Task item: Please give back the listing below word for word and drop any images.

Records provided Start Marker

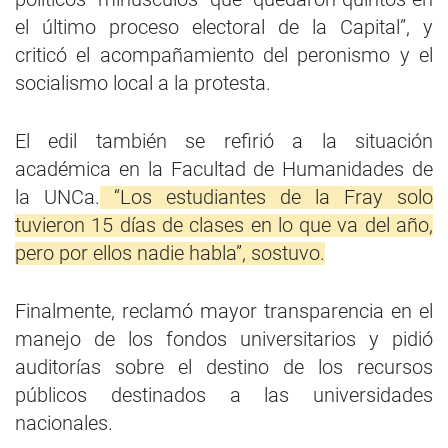
el último proceso electoral de la Capital”, y
criticó el acompañamiento del peronismo y el
socialismo local a la protesta.
El edil también se refirió a la situación
académica en la Facultad de Humanidades de
la UNCa.
“Los estudiantes de la Fray solo
tuvieron 15 días de clases en lo que va del año,
pero por ellos nadie habla”, sostuvo.
Finalmente, reclamó mayor transparencia en el
manejo de los fondos universitarios y pidió
auditorías sobre el destino de los recursos
públicos destinados a las universidades
nacionales.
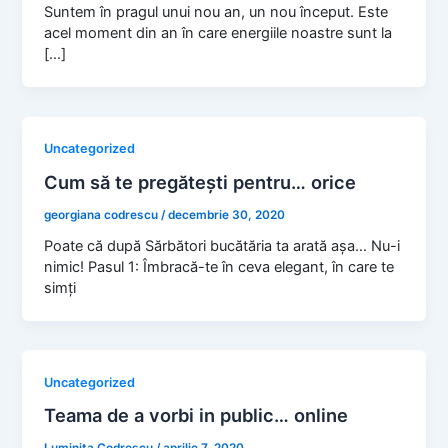
Suntem în pragul unui nou an, un nou început. Este
acel moment din an în care energiile noastre sunt la
[…]
Uncategorized
Cum să te pregătești pentru… orice
georgiana codrescu
/
decembrie 30, 2020
Poate că după Sărbători bucătăria ta arată așa… Nu-i
nimic! Pasul 1: Îmbracă-te în ceva elegant, în care te
simți
Uncategorized
Teama de a vorbi in public… online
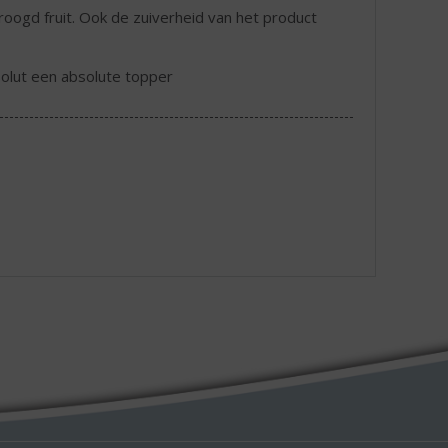
oogd fruit. Ook de zuiverheid van het product
bsolut een absolute topper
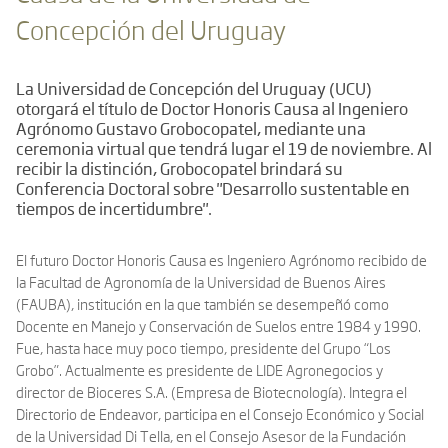
Concepción del Uruguay
La Universidad de Concepción del Uruguay (UCU)
otorgará el título de Doctor Honoris Causa al Ingeniero
Agrónomo Gustavo Grobocopatel, mediante una
ceremonia virtual que tendrá lugar el 19 de noviembre. Al
recibir la distinción, Grobocopatel brindará su
Conferencia Doctoral sobre "Desarrollo sustentable en
tiempos de incertidumbre".
El futuro Doctor Honoris Causa es Ingeniero Agrónomo recibido de
la Facultad de Agronomía de la Universidad de Buenos Aires
(FAUBA), institución en la que también se desempeñó como
Docente en Manejo y Conservación de Suelos entre 1984 y 1990.
Fue, hasta hace muy poco tiempo, presidente del Grupo “Los
Grobo”. Actualmente es presidente de LIDE Agronegocios y
director de Bioceres S.A. (Empresa de Biotecnología). Integra el
Directorio de Endeavor, participa en el Consejo Económico y Social
de la Universidad Di Tella, en el Consejo Asesor de la Fundación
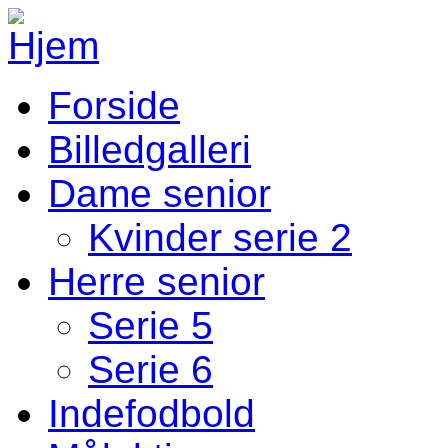
Gå til hovedindhold
Forside
Fodbold Menu
Billedgalleri
Dame senior
Kvinder serie 2
Herre senior
Serie 5
Serie 6
Indefodbold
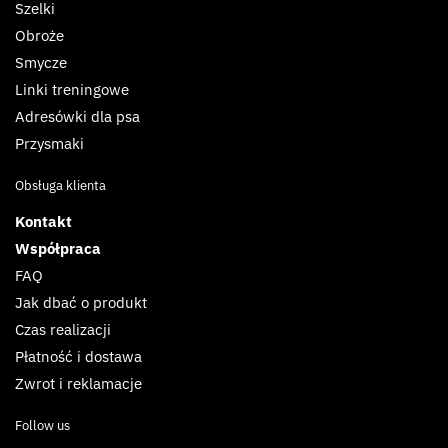
Szelki
Obroże
Smycze
Linki treningowe
Adresówki dla psa
Przysmaki
Obsługa klienta
Kontakt
Współpraca
FAQ
Jak dbać o produkt
Czas realizacji
Płatność i dostawa
Zwrot i reklamacje
Follow us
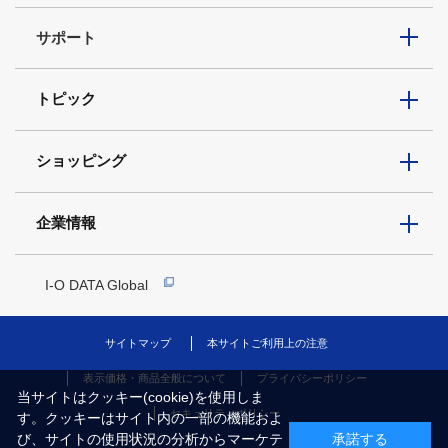
サポート
トピック
ショッピング
企業情報
I-O DATA Global
サイトマップ
本サイトご利用上の注意
表示価格・商品全般について
プライバシーポリシー
当サイトはクッキー(cookie)を使用しま
セキュリティポリシー
す。クッキーはサイト内の一部の機能およ
び、サイトの使用状況の分析からマーケテ
承諾する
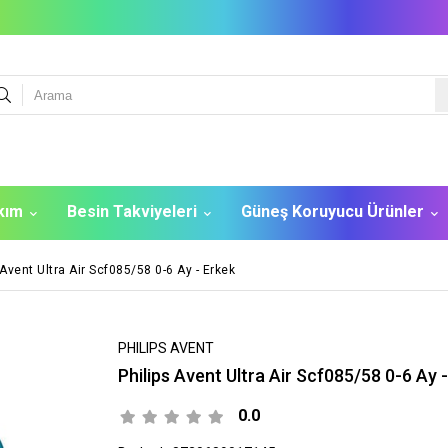
akım
Besin Takviyeleri
Güneş Koruyucu Ürünler
 Avent Ultra Air Scf085/58 0-6 Ay - Erkek
PHILIPS AVENT
Philips Avent Ultra Air Scf085/58 0-6 Ay 
0.0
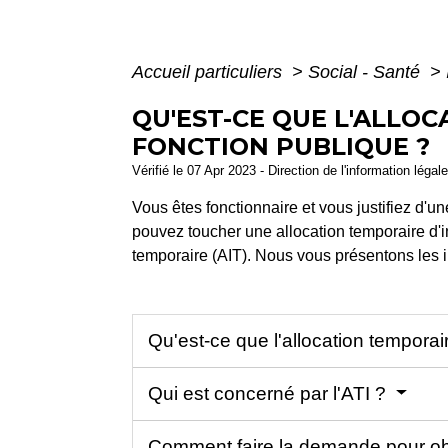
Accueil particuliers
>
Social - Santé
>
QU'EST-CE QUE L'ALLOC
FONCTION PUBLIQUE ?
Vérifié le 07 Apr 2023 - Direction de l'information légal
Vous êtes fonctionnaire et vous justifiez d'
pouvez toucher une allocation temporaire d'inva
temporaire (AIT). Nous vous présentons les i
Qu'est-ce que l'allocation temporair
Qui est concerné par l'ATI ?
Comment faire la demande pour obt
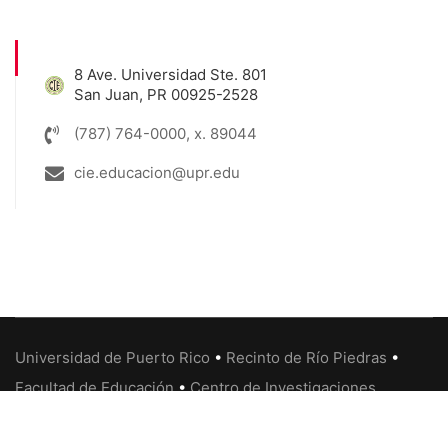
8 Ave. Universidad Ste. 801
San Juan, PR 00925-2528
(787) 764-0000, x. 89044
cie.educacion@upr.edu
Universidad de Puerto Rico
•
Recinto de Río Piedras
•
Facultad de Educación
•
Centro de Investigaciones
Educativas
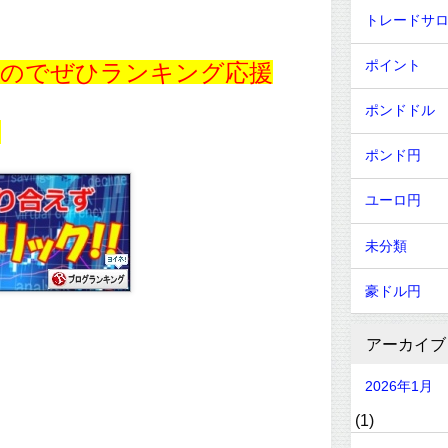
トレードサ
ポイント
すのでぜひランキング応援
ポンドドル
！
ポンド円
ユーロ円
未分類
豪ドル円
アーカイブ
2026年1月
(1)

Records provided End Marker

Expected answer:
el último proceso electoral de la Capital”, y
criticó el acompañamiento del peronismo y el
socialismo local a la protesta.
El edil también se refirió a la situación
académica en la Facultad de Humanidades de
la UNCa.
“Los estudiantes de la Fray solo
tuvieron 15 días de clases en lo que va del año,
pero por ellos nadie habla”, sostuvo.
Finalmente, reclamó mayor transparencia en el
manejo de los fondos universitarios y pidió
auditorías sobre el destino de los recursos
públicos destinados a las universidades
nacionales.
Suntem în pragul unui nou an, un nou început. Este
acel moment din an în care energiile noastre sunt la
[…]
Uncategorized
Cum să te pregătești pentru… orice
georgiana codrescu
/
decembrie 30, 2020
Poate că după Sărbători bucătăria ta arată așa… Nu-i
nimic! Pasul 1: Îmbracă-te în ceva elegant, în care te
simți
Uncategorized
Teama de a vorbi in public… online
oogd fruit. Ook de zuiverheid van het product
bsolut een absolute topper
Concepción del Uruguay
La Universidad de Concepción del Uruguay (UCU)
otorgará el título de Doctor Honoris Causa al Ingeniero
Agrónomo Gustavo Grobocopatel, mediante una
ceremonia virtual que tendrá lugar el 19 de noviembre. Al
recibir la distinción, Grobocopatel brindará su
Conferencia Doctoral sobre "Desarrollo sustentable en
tiempos de incertidumbre".
El futuro Doctor Honoris Causa es Ingeniero Agrónomo recibido de
la Facultad de Agronomía de la Universidad de Buenos Aires
(FAUBA), institución en la que también se desempeñó como
Docente en Manejo y Conservación de Suelos entre 1984 y 1990.
Fue, hasta hace muy poco tiempo, presidente del Grupo “Los
Grobo”. Actualmente es presidente de LIDE Agronegocios y
director de Bioceres S.A. (Empresa de Biotecnología). Integra el
Directorio de Endeavor, participa en el Consejo Económico y Social
de la Universidad Di Tella, en el Consejo Asesor de la Fundación
Gå til hovedindhold
Forside
Fodbold Menu
Billedgalleri
Dame senior
Kvinder serie 2
Herre senior
Serie 5
Serie 6
Indefodbold
Szelki
Obroże
Smycze
Linki treningowe
Adresówki dla psa
Przysmaki
Obsługa klienta
Kontakt
Współpraca
FAQ
Jak dbać o produkt
Czas realizacji
Płatność i dostawa
Zwrot i reklamacje
Follow us
サポート
トピック
ショッピング
企業情報
I-O DATA Global
サイトマップ
本サイトご利用上の注意
表示価格・商品全般について
プライバシーポリシー
当サイトはクッキー(cookie)を使用しま
セキュリティポリシー
す。クッキーはサイト内の一部の機能およ
び、サイトの使用状況の分析からマーケテ
承諾する
akım
Besin Takviyeleri
Güneş Koruyucu Ürünler
 Avent Ultra Air Scf085/58 0-6 Ay - Erkek
PHILIPS AVENT
Philips Avent Ultra Air Scf085/58 0-6 Ay 
0.0
Accueil particuliers
>
Social - Santé
>
QU'EST-CE QUE L'ALLOC
FONCTION PUBLIQUE ?
Vérifié le 07 Apr 2023 - Direction de l'information légal
Vous êtes fonctionnaire et vous justifiez d'
pouvez toucher une allocation temporaire d'inva
temporaire (AIT). Nous vous présentons les i
Qu'est-ce que l'allocation temporair
Qui est concerné par l'ATI ?
Comment faire la demande pour obt
8 Ave. Universidad Ste. 801
San Juan, PR 00925-2528
(787) 764-0000, x. 89044
cie.educacion@upr.edu
Universidad de Puerto Rico
•
Recinto de Río Piedras
•
Facultad de Educación
•
Centro de Investigaciones
Educativas
トレードサ
ポイント
すのでぜひランキング応援
ポンドドル
！
ポンド円
ユーロ円
未分類
豪ドル円
アーカイブ
2026年1月
(1)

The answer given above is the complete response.